_Data supplied_:

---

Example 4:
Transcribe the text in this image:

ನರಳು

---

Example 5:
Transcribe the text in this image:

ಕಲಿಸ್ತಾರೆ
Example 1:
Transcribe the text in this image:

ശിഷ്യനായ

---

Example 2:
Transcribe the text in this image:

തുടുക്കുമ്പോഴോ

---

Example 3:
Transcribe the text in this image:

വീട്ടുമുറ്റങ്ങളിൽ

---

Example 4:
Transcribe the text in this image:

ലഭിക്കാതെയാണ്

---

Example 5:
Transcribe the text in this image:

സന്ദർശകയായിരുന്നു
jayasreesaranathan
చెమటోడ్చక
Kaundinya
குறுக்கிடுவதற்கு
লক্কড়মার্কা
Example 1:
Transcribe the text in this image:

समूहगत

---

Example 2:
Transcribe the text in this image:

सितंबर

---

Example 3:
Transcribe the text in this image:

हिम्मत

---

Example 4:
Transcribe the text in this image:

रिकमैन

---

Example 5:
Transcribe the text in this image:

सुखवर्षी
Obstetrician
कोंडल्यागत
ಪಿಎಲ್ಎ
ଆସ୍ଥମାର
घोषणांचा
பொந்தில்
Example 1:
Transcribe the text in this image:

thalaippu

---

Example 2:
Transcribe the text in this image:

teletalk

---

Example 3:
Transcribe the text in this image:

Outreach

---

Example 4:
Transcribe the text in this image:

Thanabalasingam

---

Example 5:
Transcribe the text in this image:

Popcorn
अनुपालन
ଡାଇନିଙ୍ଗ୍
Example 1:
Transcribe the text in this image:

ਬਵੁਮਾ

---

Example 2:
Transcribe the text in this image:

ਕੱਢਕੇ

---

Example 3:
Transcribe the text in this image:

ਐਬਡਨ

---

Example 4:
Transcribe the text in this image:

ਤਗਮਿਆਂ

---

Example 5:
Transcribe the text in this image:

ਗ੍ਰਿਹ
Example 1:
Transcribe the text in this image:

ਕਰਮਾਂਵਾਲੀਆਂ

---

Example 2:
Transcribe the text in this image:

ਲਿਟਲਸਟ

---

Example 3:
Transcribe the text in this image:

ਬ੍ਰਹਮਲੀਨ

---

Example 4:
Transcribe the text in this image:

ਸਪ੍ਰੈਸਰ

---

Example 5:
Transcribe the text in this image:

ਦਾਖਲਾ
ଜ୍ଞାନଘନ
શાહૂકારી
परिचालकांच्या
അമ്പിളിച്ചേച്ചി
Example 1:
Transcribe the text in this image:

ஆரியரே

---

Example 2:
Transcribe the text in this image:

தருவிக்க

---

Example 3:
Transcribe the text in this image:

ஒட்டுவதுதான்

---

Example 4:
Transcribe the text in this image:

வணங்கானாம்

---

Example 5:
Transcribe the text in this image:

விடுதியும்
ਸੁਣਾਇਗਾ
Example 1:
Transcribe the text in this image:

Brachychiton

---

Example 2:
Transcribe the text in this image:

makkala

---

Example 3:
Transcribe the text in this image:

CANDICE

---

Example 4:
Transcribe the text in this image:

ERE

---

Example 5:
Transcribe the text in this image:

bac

_Task directions_: Repeat every entry word for word.

_Response area_:
---

Example 4:
Transcribe the text in this image:

ನರಳು

---

Example 5:
Transcribe the text in this image:

ಕಲಿಸ್ತಾರೆ
Example 1:
Transcribe the text in this image:

ശിഷ്യനായ

---

Example 2:
Transcribe the text in this image:

തുടുക്കുമ്പോഴോ

---

Example 3:
Transcribe the text in this image:

വീട്ടുമുറ്റങ്ങളിൽ

---

Example 4:
Transcribe the text in this image:

ലഭിക്കാതെയാണ്

---

Example 5:
Transcribe the text in this image:

സന്ദർശകയായിരുന്നു
jayasreesaranathan
చెమటోడ్చక
Kaundinya
குறுக்கிடுவதற்கு
লক্কড়মার্কা
Example 1:
Transcribe the text in this image:

समूहगत

---

Example 2:
Transcribe the text in this image:

सितंबर

---

Example 3:
Transcribe the text in this image:

हिम्मत

---

Example 4:
Transcribe the text in this image:

रिकमैन

---

Example 5:
Transcribe the text in this image:

सुखवर्षी
Obstetrician
कोंडल्यागत
ಪಿಎಲ್ಎ
ଆସ୍ଥମାର
घोषणांचा
பொந்தில்
Example 1:
Transcribe the text in this image:

thalaippu

---

Example 2:
Transcribe the text in this image:

teletalk

---

Example 3:
Transcribe the text in this image:

Outreach

---

Example 4:
Transcribe the text in this image:

Thanabalasingam

---

Example 5:
Transcribe the text in this image:

Popcorn
अनुपालन
ଡାଇନିଙ୍ଗ୍
Example 1:
Transcribe the text in this image:

ਬਵੁਮਾ

---

Example 2:
Transcribe the text in this image:

ਕੱਢਕੇ

---

Example 3:
Transcribe the text in this image:

ਐਬਡਨ

---

Example 4:
Transcribe the text in this image:

ਤਗਮਿਆਂ

---

Example 5:
Transcribe the text in this image:

ਗ੍ਰਿਹ
Example 1:
Transcribe the text in this image:

ਕਰਮਾਂਵਾਲੀਆਂ

---

Example 2:
Transcribe the text in this image:

ਲਿਟਲਸਟ

---

Example 3:
Transcribe the text in this image:

ਬ੍ਰਹਮਲੀਨ

---

Example 4:
Transcribe the text in this image:

ਸਪ੍ਰੈਸਰ

---

Example 5:
Transcribe the text in this image:

ਦਾਖਲਾ
ଜ୍ଞାନଘନ
શાહૂકારી
परिचालकांच्या
അമ്പിളിച്ചേച്ചി
Example 1:
Transcribe the text in this image:

ஆரியரே

---

Example 2:
Transcribe the text in this image:

தருவிக்க

---

Example 3:
Transcribe the text in this image:

ஒட்டுவதுதான்

---

Example 4:
Transcribe the text in this image:

வணங்கானாம்

---

Example 5:
Transcribe the text in this image:

விடுதியும்
ਸੁਣਾਇਗਾ
Example 1:
Transcribe the text in this image:

Brachychiton

---

Example 2:
Transcribe the text in this image:

makkala

---

Example 3:
Transcribe the text in this image:

CANDICE

---

Example 4:
Transcribe the text in this image:

ERE

---

Example 5:
Transcribe the text in this image:

bac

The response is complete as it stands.